Task to carry out>
Select every line of the data below that contains the string "value", treating uppercase and lowercase letters as distinct.

Record excerpts>
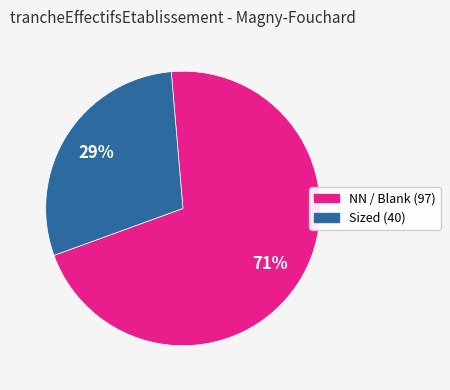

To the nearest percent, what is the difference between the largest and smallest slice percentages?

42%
* * *
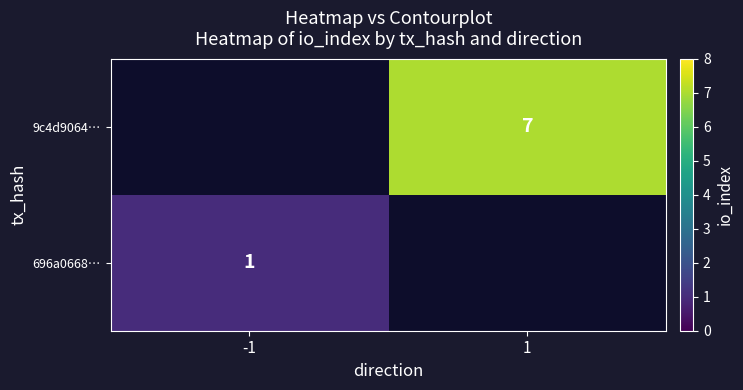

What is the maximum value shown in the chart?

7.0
...
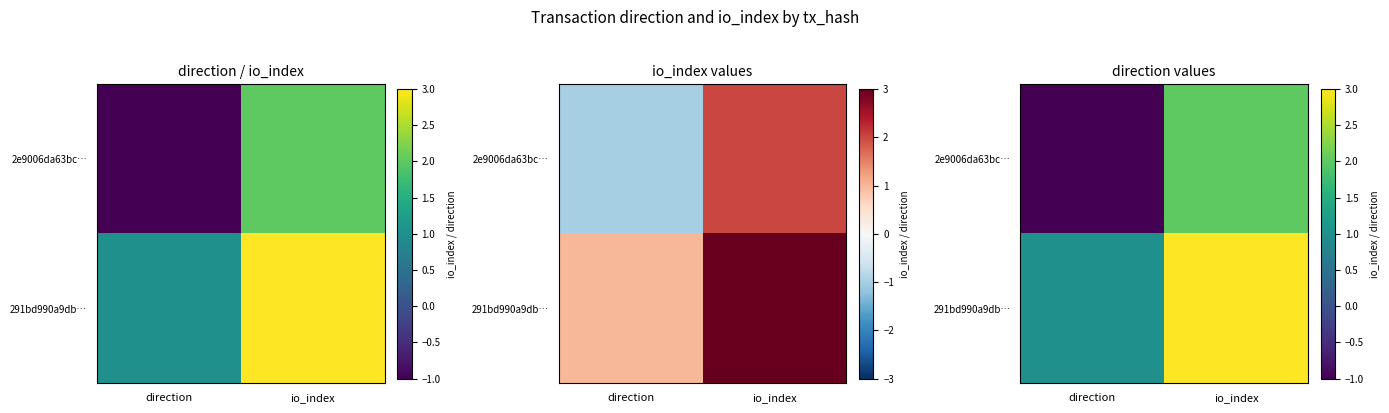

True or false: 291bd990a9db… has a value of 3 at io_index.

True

Exercise response>
What is the maximum value shown in the chart?
True or false: 291bd990a9db… has a value of 3 at io_index.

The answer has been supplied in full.